• _EXTRACT PROVIDED_:
C. racemosa reproduces vegetatively by fragmentation. When pieces of the plant get broken off they develop into new plants. Small pieces of tissue only a few millimetres across are capable of doing this.

C. racemosa can also reproduce sexually and in so doing exhibits holocarpy. This means that all the organism's cytoplasm is used up in the creation of the gametes and only a husk remains at the site of the original plant. The plants are monoecious with male and female gametes being produced by the same plant and liberated into the water column where they unite to give spherical zygotes. These settle and after five weeks produce germ tubes which elongate and branch to develop into new plants. Mass spawnings sometimes take place in the Caribbean Sea and normally do so just before dawn. There were 39 such mass spawnings during a period of 125 days and the days on which they took place showed no relation to the tidal or lunar cycles. The gametes remain motile for about 60 minutes. Mass spawning is advantageous to the plant in increasing the chances of fertilisation. Underwater visibility can be reduced to less than one metre by the green cloud produced in the process. Similar mass spawnings take place in the Mediterranean Sea causing a cloud of green gametes to be released in the water approximately 14 minutes before sunrise.

==Ecology==
Caulerpa species contain secondary metabolites that are cytotoxic, of which caulerpenyne is the most abundant. These deter animals from consuming the plants. A study has been done on herbivores that graze on meadows of the invasive C. cylindracea in the north west of its range in the Mediterranean. The sea breams Boops boops and Sarpa salpa were found to feed on the algae, as did the sea urchins Paracentrotus lividus and Sphaerechinus granularis. Other herbivores also grazed occasionally, but the total amount consumed was compensated for by the rapid growth of the plant and it was considered that these organisms were not likely to play a valuable role in bio-control of the plant. C. taxifolia and C. racemosa show the great influence of substratum on their spatial distribution with a high colonization of the dead matte of the seagrass Posidonia oceanica

C. racemosa and C. taxifolia are both invasive Lessepsian migrants. Caulerpenyne content is lesser in C. racemosa than in C. taxifolia.

• _RECORD EXCERPTS_:
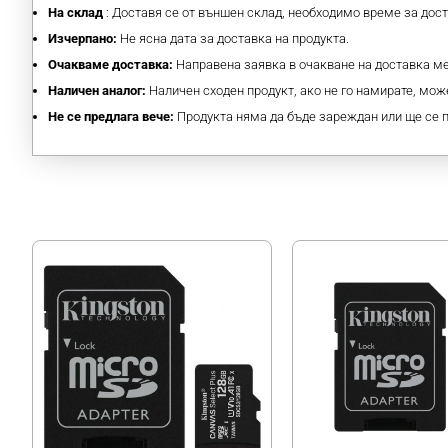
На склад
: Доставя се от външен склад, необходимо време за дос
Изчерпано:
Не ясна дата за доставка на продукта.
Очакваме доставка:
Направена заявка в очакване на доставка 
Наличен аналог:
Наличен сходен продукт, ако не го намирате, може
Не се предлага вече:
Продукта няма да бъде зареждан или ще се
* * *
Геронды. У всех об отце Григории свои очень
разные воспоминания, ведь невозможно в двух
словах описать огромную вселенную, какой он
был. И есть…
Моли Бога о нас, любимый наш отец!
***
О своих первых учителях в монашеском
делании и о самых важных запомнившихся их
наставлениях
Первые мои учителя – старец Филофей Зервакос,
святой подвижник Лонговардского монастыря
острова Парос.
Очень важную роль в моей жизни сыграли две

• _WHAT YOU NEED TO DO_: In the text on Caulerpa racemosa, how long do the gametes stay motile? The records are separate material and not part of the text on Caulerpa racemosa.

• _TASK RESULT_: About 60 minutes.